A recent publication in the American Medical Association’s JAMA Network Open, “Household Firearm Ownership and Firearm Mortality”, purports to show a relationship between a firearm being present in a household and suicide involving a firearm. To their credit, the authors note other data suggesting that firearm ownership is unrelated to violence involving a gun, and indeed firearm ownership may reduce the homicide rate.
The JAMA report has a number of limitations, of course, that undercut the authors’ conclusions. The data are from thousands of people and there is no check to make sure that the information the authors rely on is accurate. It is well known that for a variety of reasons individuals who own guns legally may be reluctant to disclose that fact, and certainly those who possess them illegally may want to keep mum. In looking at suicide rates the authors ignore other important information in predicting suicide, such as previous suicide attempts. It is well recognized that with a large number of subjects, a very small association can be found to be statistically significant although meaningless from a practical perspective.
Throughout it is implied that those who report gun ownership are speaking of the guns that are used in suicides. There’s no way to know if this is true, even apart from the great uncertainty around illegally possessed guns.
The authors are careful to not say that a high rate of households reporting guns being present causes people to use a firearm in committing suicide, but as is typically the case, those who write about what they believe to be the negative effects of gun ownership present findings in a way that leaves the reader assuming there is a causal relationship.
What is perhaps a more profound issue is revealed by considering the funders of this study and where it appears.
JAMA is a publication of the AMA. Unfortunately, this misguided organization has taken the position that our Second Amendment rights are somehow “a public health problem.” This leaves one wondering if freedom of religion, trial by jury and so on might become public health problems as well. It is hard not to see the connection between this distorted view and publishing material that seeks to show that firearm ownership is bad.

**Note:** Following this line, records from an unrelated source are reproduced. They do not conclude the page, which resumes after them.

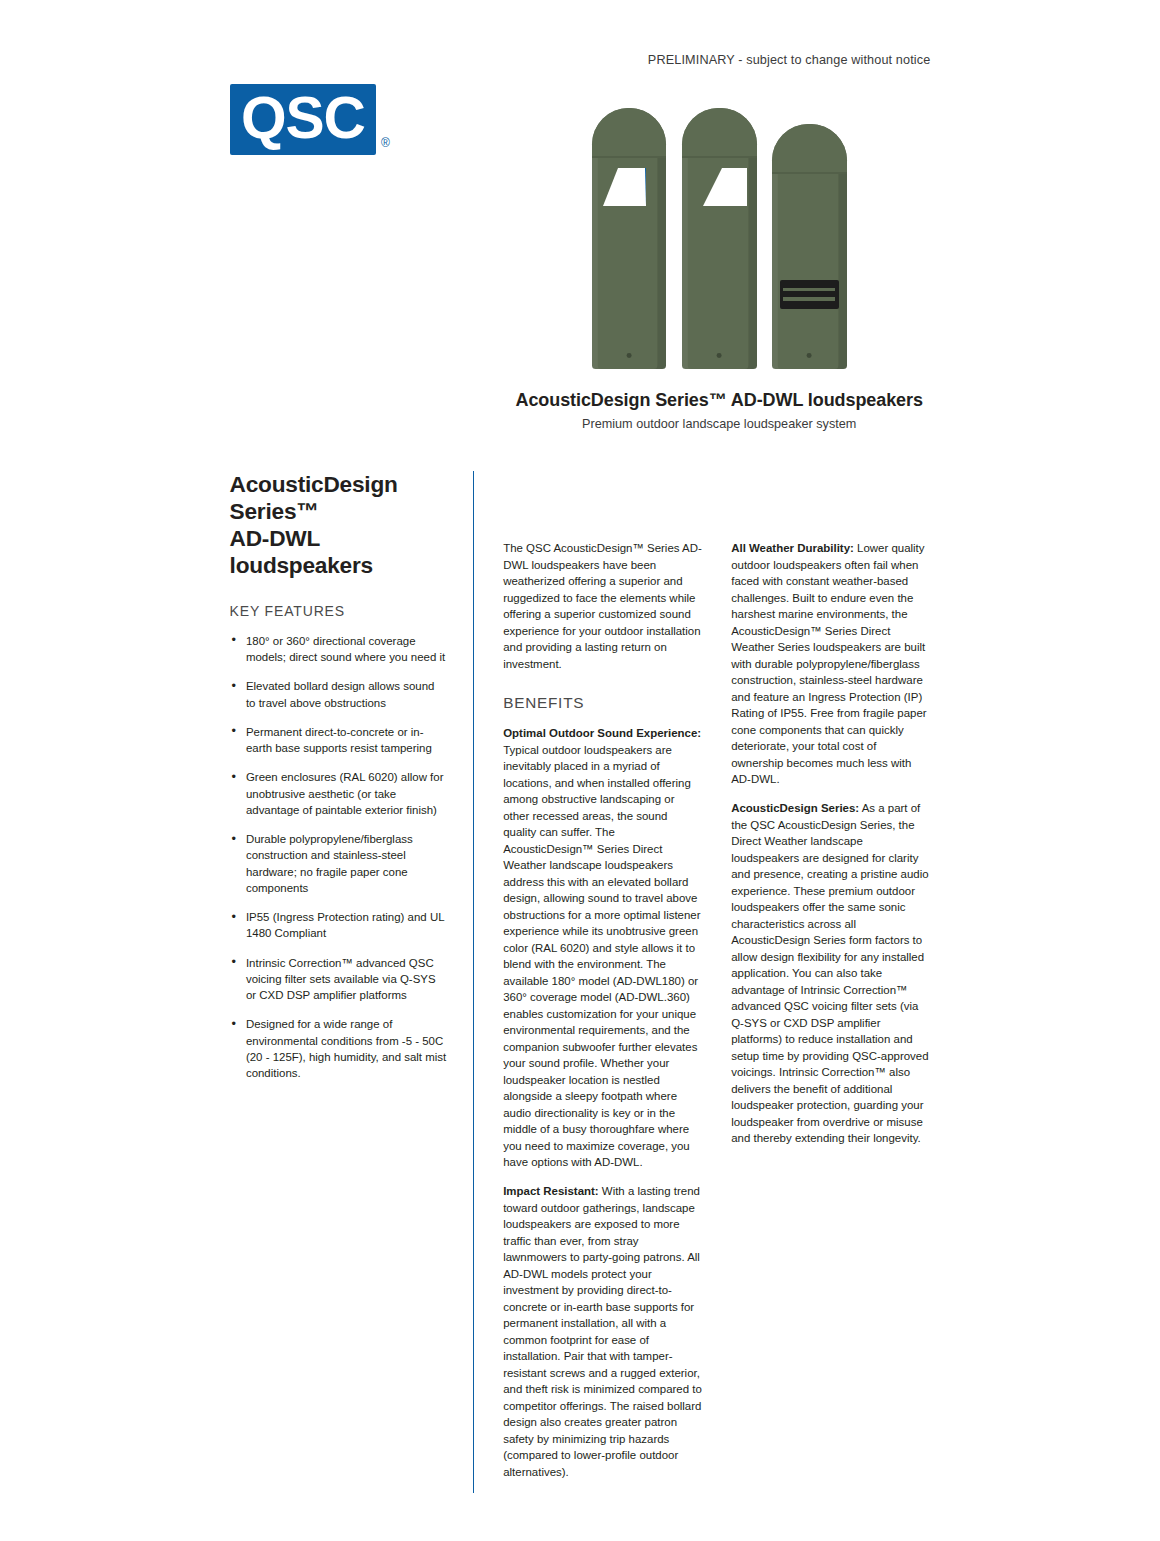PRELIMINARY - subject to change without notice
QSC®
AcousticDesign Series™ AD-DWL loudspeakers
Premium outdoor landscape loudspeaker system
AcousticDesign Series™
AD-DWL loudspeakers
KEY FEATURES
180° or 360° directional coverage models; direct sound where you need it
Elevated bollard design allows sound to travel above obstructions
Permanent direct-to-concrete or in-earth base supports resist tampering
Green enclosures (RAL 6020) allow for unobtrusive aesthetic (or take advantage of paintable exterior finish)
Durable polypropylene/fiberglass construction and stainless-steel hardware; no fragile paper cone components
IP55 (Ingress Protection rating) and UL 1480 Compliant
Intrinsic Correction™ advanced QSC voicing filter sets available via Q-SYS or CXD DSP amplifier platforms
Designed for a wide range of environmental conditions from -5 - 50C (20 - 125F), high humidity, and salt mist conditions.
The QSC AcousticDesign™ Series AD-DWL loudspeakers have been weatherized offering a superior and ruggedized to face the elements while offering a superior customized sound experience for your outdoor installation and providing a lasting return on investment.
BENEFITS
Optimal Outdoor Sound Experience: Typical outdoor loudspeakers are inevitably placed in a myriad of locations, and when installed offering among obstructive landscaping or other recessed areas, the sound quality can suffer. The AcousticDesign™ Series Direct Weather landscape loudspeakers address this with an elevated bollard design, allowing sound to travel above obstructions for a more optimal listener experience while its unobtrusive green color (RAL 6020) and style allows it to blend with the environment. The available 180° model (AD-DWL180) or 360° coverage model (AD-DWL.360) enables customization for your unique environmental requirements, and the companion subwoofer further elevates your sound profile. Whether your loudspeaker location is nestled alongside a sleepy footpath where audio directionality is key or in the middle of a busy thoroughfare where you need to maximize coverage, you have options with AD-DWL.
Impact Resistant: With a lasting trend toward outdoor gatherings, landscape loudspeakers are exposed to more traffic than ever, from stray lawnmowers to party-going patrons. All AD-DWL models protect your investment by providing direct-to-concrete or in-earth base supports for permanent installation, all with a common footprint for ease of installation. Pair that with tamper-resistant screws and a rugged exterior, and theft risk is minimized compared to competitor offerings. The raised bollard design also creates greater patron safety by minimizing trip hazards (compared to lower-profile outdoor alternatives).
All Weather Durability: Lower quality outdoor loudspeakers often fail when faced with constant weather-based challenges. Built to endure even the harshest marine environments, the AcousticDesign™ Series Direct Weather Series loudspeakers are built with durable polypropylene/fiberglass construction, stainless-steel hardware and feature an Ingress Protection (IP) Rating of IP55. Free from fragile paper cone components that can quickly deteriorate, your total cost of ownership becomes much less with AD-DWL.
AcousticDesign Series: As a part of the QSC AcousticDesign Series, the Direct Weather landscape loudspeakers are designed for clarity and presence, creating a pristine audio experience. These premium outdoor loudspeakers offer the same sonic characteristics across all AcousticDesign Series form factors to allow design flexibility for any installed application. You can also take advantage of Intrinsic Correction™ advanced QSC voicing filter sets (via Q-SYS or CXD DSP amplifier platforms) to reduce installation and setup time by providing QSC-approved voicings. Intrinsic Correction™ also delivers the benefit of additional loudspeaker protection, guarding your loudspeaker from overdrive or misuse and thereby extending their longevity.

The study the authors report on is funded by the Robert Wood Johnson Foundation. Its president is quite clear as to his contempt for the Second Amendment. Here is a recent sample of his emotionally determined thinking:
“Gun violence is a uniquely American plague. In a nation with more guns than people, we experience this violence every hour of every day. The more than 45,000 gun-related deaths in the U.S. in 2020—the vast majority of which were suicides and murders—is the highest number on record . . . As a Foundation focused on health, we know that achieving a Culture of Health where children can thrive and live up to their full potential is impossible without addressing the scourge of gun deaths that affects too many communities.“
What conclusion should we draw? In these hostile waters, we should always mount a watch.
.
—Thomas E. Gift, MD is a child and adolescent psychiatrist practicing in Rochester, New York, an associate clinical professor of psychiatry at the University of Rochester Medical School, and a Distinguished Fellow of the American Psychiatric Association.